◆ Instruction: Can you convert every line of the items below into a Markdown table with the columns "Row" and "Line," giving each line a number and leaving out blank lines?

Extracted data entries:
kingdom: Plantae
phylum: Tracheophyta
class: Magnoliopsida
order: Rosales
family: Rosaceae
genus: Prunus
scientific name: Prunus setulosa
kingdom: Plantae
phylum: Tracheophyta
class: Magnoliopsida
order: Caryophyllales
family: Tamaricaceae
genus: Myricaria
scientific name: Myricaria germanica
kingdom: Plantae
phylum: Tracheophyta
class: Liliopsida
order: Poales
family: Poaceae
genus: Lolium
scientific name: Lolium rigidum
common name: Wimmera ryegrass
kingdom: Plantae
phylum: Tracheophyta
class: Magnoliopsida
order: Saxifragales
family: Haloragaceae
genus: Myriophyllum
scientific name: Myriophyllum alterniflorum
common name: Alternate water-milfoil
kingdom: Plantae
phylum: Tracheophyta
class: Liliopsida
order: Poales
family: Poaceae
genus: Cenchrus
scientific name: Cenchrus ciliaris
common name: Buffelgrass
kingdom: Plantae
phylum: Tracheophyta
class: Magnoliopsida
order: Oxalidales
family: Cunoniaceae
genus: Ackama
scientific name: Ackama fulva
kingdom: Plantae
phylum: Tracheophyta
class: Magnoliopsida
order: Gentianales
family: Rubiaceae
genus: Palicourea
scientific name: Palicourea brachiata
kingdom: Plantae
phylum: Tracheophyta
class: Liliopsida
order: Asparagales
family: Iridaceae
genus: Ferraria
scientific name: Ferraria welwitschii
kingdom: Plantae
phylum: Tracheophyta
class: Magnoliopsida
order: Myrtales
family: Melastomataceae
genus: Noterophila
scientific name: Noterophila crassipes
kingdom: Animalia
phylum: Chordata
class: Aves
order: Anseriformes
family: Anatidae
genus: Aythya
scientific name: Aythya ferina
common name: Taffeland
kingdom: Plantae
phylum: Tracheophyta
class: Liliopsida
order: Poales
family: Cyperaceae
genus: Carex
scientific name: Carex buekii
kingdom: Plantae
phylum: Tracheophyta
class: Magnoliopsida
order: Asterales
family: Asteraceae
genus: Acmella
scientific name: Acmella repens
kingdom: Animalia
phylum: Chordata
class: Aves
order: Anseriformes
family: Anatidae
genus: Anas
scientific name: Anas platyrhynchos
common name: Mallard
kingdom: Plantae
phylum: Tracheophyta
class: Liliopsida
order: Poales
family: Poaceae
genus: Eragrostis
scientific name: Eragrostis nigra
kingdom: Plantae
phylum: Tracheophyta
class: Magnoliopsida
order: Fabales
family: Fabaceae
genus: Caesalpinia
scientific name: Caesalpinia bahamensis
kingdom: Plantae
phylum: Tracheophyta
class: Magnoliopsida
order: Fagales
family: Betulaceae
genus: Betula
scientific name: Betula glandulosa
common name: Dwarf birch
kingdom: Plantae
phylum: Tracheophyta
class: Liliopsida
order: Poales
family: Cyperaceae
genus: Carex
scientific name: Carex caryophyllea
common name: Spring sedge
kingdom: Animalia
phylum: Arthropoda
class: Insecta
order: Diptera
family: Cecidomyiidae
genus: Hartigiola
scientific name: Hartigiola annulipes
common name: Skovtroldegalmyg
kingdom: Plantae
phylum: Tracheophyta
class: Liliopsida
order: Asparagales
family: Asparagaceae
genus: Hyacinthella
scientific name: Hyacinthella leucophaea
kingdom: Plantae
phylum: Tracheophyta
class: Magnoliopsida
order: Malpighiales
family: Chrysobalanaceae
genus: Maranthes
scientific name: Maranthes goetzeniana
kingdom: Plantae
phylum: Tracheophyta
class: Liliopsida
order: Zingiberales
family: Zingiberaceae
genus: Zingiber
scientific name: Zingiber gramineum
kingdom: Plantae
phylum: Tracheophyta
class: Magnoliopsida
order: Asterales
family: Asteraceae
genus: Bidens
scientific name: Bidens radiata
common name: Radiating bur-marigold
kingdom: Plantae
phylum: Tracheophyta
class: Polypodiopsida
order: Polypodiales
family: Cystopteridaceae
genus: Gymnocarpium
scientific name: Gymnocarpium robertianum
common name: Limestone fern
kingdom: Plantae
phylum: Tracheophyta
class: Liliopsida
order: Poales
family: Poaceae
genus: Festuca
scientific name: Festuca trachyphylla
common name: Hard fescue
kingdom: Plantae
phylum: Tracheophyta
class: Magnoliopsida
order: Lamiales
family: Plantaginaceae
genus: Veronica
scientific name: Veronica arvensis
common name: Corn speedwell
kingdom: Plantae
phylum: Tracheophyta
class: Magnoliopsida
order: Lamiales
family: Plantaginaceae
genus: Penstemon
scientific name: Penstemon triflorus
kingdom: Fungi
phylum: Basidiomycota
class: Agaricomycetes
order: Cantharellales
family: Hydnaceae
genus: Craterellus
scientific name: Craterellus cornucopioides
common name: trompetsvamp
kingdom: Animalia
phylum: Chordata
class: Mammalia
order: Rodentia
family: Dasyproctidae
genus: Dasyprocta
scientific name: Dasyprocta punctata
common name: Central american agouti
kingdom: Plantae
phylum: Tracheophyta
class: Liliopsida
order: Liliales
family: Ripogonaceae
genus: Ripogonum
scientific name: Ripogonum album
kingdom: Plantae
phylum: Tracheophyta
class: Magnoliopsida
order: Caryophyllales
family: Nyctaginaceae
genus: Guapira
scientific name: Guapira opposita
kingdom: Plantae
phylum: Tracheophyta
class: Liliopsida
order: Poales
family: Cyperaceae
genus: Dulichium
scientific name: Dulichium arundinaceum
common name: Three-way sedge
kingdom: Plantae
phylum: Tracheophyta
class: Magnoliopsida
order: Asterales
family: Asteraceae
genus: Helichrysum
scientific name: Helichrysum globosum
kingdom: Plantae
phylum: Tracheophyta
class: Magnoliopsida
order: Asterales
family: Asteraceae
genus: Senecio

◆ Full solution:
| Row | Line |
|---|---|
| 1 | kingdom: Plantae |
| 2 | phylum: Tracheophyta |
| 3 | class: Magnoliopsida |
| 4 | order: Rosales |
| 5 | family: Rosaceae |
| 6 | genus: Prunus |
| 7 | scientific name: Prunus setulosa |
| 8 | kingdom: Plantae |
| 9 | phylum: Tracheophyta |
| 10 | class: Magnoliopsida |
| 11 | order: Caryophyllales |
| 12 | family: Tamaricaceae |
| 13 | genus: Myricaria |
| 14 | scientific name: Myricaria germanica |
| 15 | kingdom: Plantae |
| 16 | phylum: Tracheophyta |
| 17 | class: Liliopsida |
| 18 | order: Poales |
| 19 | family: Poaceae |
| 20 | genus: Lolium |
| 21 | scientific name: Lolium rigidum |
| 22 | common name: Wimmera ryegrass |
| 23 | kingdom: Plantae |
| 24 | phylum: Tracheophyta |
| 25 | class: Magnoliopsida |
| 26 | order: Saxifragales |
| 27 | family: Haloragaceae |
| 28 | genus: Myriophyllum |
| 29 | scientific name: Myriophyllum alterniflorum |
| 30 | common name: Alternate water-milfoil |
| 31 | kingdom: Plantae |
| 32 | phylum: Tracheophyta |
| 33 | class: Liliopsida |
| 34 | order: Poales |
| 35 | family: Poaceae |
| 36 | genus: Cenchrus |
| 37 | scientific name: Cenchrus ciliaris |
| 38 | common name: Buffelgrass |
| 39 | kingdom: Plantae |
| 40 | phylum: Tracheophyta |
| 41 | class: Magnoliopsida |
| 42 | order: Oxalidales |
| 43 | family: Cunoniaceae |
| 44 | genus: Ackama |
| 45 | scientific name: Ackama fulva |
| 46 | kingdom: Plantae |
| 47 | phylum: Tracheophyta |
| 48 | class: Magnoliopsida |
| 49 | order: Gentianales |
| 50 | family: Rubiaceae |
| 51 | genus: Palicourea |
| 52 | scientific name: Palicourea brachiata |
| 53 | kingdom: Plantae |
| 54 | phylum: Tracheophyta |
| 55 | class: Liliopsida |
| 56 | order: Asparagales |
| 57 | family: Iridaceae |
| 58 | genus: Ferraria |
| 59 | scientific name: Ferraria welwitschii |
| 60 | kingdom: Plantae |
| 61 | phylum: Tracheophyta |
| 62 | class: Magnoliopsida |
| 63 | order: Myrtales |
| 64 | family: Melastomataceae |
| 65 | genus: Noterophila |
| 66 | scientific name: Noterophila crassipes |
| 67 | kingdom: Animalia |
| 68 | phylum: Chordata |
| 69 | class: Aves |
| 70 | order: Anseriformes |
| 71 | family: Anatidae |
| 72 | genus: Aythya |
| 73 | scientific name: Aythya ferina |
| 74 | common name: Taffeland |
| 75 | kingdom: Plantae |
| 76 | phylum: Tracheophyta |
| 77 | class: Liliopsida |
| 78 | order: Poales |
| 79 | family: Cyperaceae |
| 80 | genus: Carex |
| 81 | scientific name: Carex buekii |
| 82 | kingdom: Plantae |
| 83 | phylum: Tracheophyta |
| 84 | class: Magnoliopsida |
| 85 | order: Asterales |
| 86 | family: Asteraceae |
| 87 | genus: Acmella |
| 88 | scientific name: Acmella repens |
| 89 | kingdom: Animalia |
| 90 | phylum: Chordata |
| 91 | class: Aves |
| 92 | order: Anseriformes |
| 93 | family: Anatidae |
| 94 | genus: Anas |
| 95 | scientific name: Anas platyrhynchos |
| 96 | common name: Mallard |
| 97 | kingdom: Plantae |
| 98 | phylum: Tracheophyta |
| 99 | class: Liliopsida |
| 100 | order: Poales |
| 101 | family: Poaceae |
| 102 | genus: Eragrostis |
| 103 | scientific name: Eragrostis nigra |
| 104 | kingdom: Plantae |
| 105 | phylum: Tracheophyta |
| 106 | class: Magnoliopsida |
| 107 | order: Fabales |
| 108 | family: Fabaceae |
| 109 | genus: Caesalpinia |
| 110 | scientific name: Caesalpinia bahamensis |
| 111 | kingdom: Plantae |
| 112 | phylum: Tracheophyta |
| 113 | class: Magnoliopsida |
| 114 | order: Fagales |
| 115 | family: Betulaceae |
| 116 | genus: Betula |
| 117 | scientific name: Betula glandulosa |
| 118 | common name: Dwarf birch |
| 119 | kingdom: Plantae |
| 120 | phylum: Tracheophyta |
| 121 | class: Liliopsida |
| 122 | order: Poales |
| 123 | family: Cyperaceae |
| 124 | genus: Carex |
| 125 | scientific name: Carex caryophyllea |
| 126 | common name: Spring sedge |
| 127 | kingdom: Animalia |
| 128 | phylum: Arthropoda |
| 129 | class: Insecta |
| 130 | order: Diptera |
| 131 | family: Cecidomyiidae |
| 132 | genus: Hartigiola |
| 133 | scientific name: Hartigiola annulipes |
| 134 | common name: Skovtroldegalmyg |
| 135 | kingdom: Plantae |
| 136 | phylum: Tracheophyta |
| 137 | class: Liliopsida |
| 138 | order: Asparagales |
| 139 | family: Asparagaceae |
| 140 | genus: Hyacinthella |
| 141 | scientific name: Hyacinthella leucophaea |
| 142 | kingdom: Plantae |
| 143 | phylum: Tracheophyta |
| 144 | class: Magnoliopsida |
| 145 | order: Malpighiales |
| 146 | family: Chrysobalanaceae |
| 147 | genus: Maranthes |
| 148 | scientific name: Maranthes goetzeniana |
| 149 | kingdom: Plantae |
| 150 | phylum: Tracheophyta |
| 151 | class: Liliopsida |
| 152 | order: Zingiberales |
| 153 | family: Zingiberaceae |
| 154 | genus: Zingiber |
| 155 | scientific name: Zingiber gramineum |
| 156 | kingdom: Plantae |
| 157 | phylum: Tracheophyta |
| 158 | class: Magnoliopsida |
| 159 | order: Asterales |
| 160 | family: Asteraceae |
| 161 | genus: Bidens |
| 162 | scientific name: Bidens radiata |
| 163 | common name: Radiating bur-marigold |
| 164 | kingdom: Plantae |
| 165 | phylum: Tracheophyta |
| 166 | class: Polypodiopsida |
| 167 | order: Polypodiales |
| 168 | family: Cystopteridaceae |
| 169 | genus: Gymnocarpium |
| 170 | scientific name: Gymnocarpium robertianum |
| 171 | common name: Limestone fern |
| 172 | kingdom: Plantae |
| 173 | phylum: Tracheophyta |
| 174 | class: Liliopsida |
| 175 | order: Poales |
| 176 | family: Poaceae |
| 177 | genus: Festuca |
| 178 | scientific name: Festuca trachyphylla |
| 179 | common name: Hard fescue |
| 180 | kingdom: Plantae |
| 181 | phylum: Tracheophyta |
| 182 | class: Magnoliopsida |
| 183 | order: Lamiales |
| 184 | family: Plantaginaceae |
| 185 | genus: Veronica |
| 186 | scientific name: Veronica arvensis |
| 187 | common name: Corn speedwell |
| 188 | kingdom: Plantae |
| 189 | phylum: Tracheophyta |
| 190 | class: Magnoliopsida |
| 191 | order: Lamiales |
| 192 | family: Plantaginaceae |
| 193 | genus: Penstemon |
| 194 | scientific name: Penstemon triflorus |
| 195 | kingdom: Fungi |
| 196 | phylum: Basidiomycota |
| 197 | class: Agaricomycetes |
| 198 | order: Cantharellales |
| 199 | family: Hydnaceae |
| 200 | genus: Craterellus |
| 201 | scientific name: Craterellus cornucopioides |
| 202 | common name: trompetsvamp |
| 203 | kingdom: Animalia |
| 204 | phylum: Chordata |
| 205 | class: Mammalia |
| 206 | order: Rodentia |
| 207 | family: Dasyproctidae |
| 208 | genus: Dasyprocta |
| 209 | scientific name: Dasyprocta punctata |
| 210 | common name: Central american agouti |
| 211 | kingdom: Plantae |
| 212 | phylum: Tracheophyta |
| 213 | class: Liliopsida |
| 214 | order: Liliales |
| 215 | family: Ripogonaceae |
| 216 | genus: Ripogonum |
| 217 | scientific name: Ripogonum album |
| 218 | kingdom: Plantae |
| 219 | phylum: Tracheophyta |
| 220 | class: Magnoliopsida |
| 221 | order: Caryophyllales |
| 222 | family: Nyctaginaceae |
| 223 | genus: Guapira |
| 224 | scientific name: Guapira opposita |
| 225 | kingdom: Plantae |
| 226 | phylum: Tracheophyta |
| 227 | class: Liliopsida |
| 228 | order: Poales |
| 229 | family: Cyperaceae |
| 230 | genus: Dulichium |
| 231 | scientific name: Dulichium arundinaceum |
| 232 | common name: Three-way sedge |
| 233 | kingdom: Plantae |
| 234 | phylum: Tracheophyta |
| 235 | class: Magnoliopsida |
| 236 | order: Asterales |
| 237 | family: Asteraceae |
| 238 | genus: Helichrysum |
| 239 | scientific name: Helichrysum globosum |
| 240 | kingdom: Plantae |
| 241 | phylum: Tracheophyta |
| 242 | class: Magnoliopsida |
| 243 | order: Asterales |
| 244 | family: Asteraceae |
| 245 | genus: Senecio |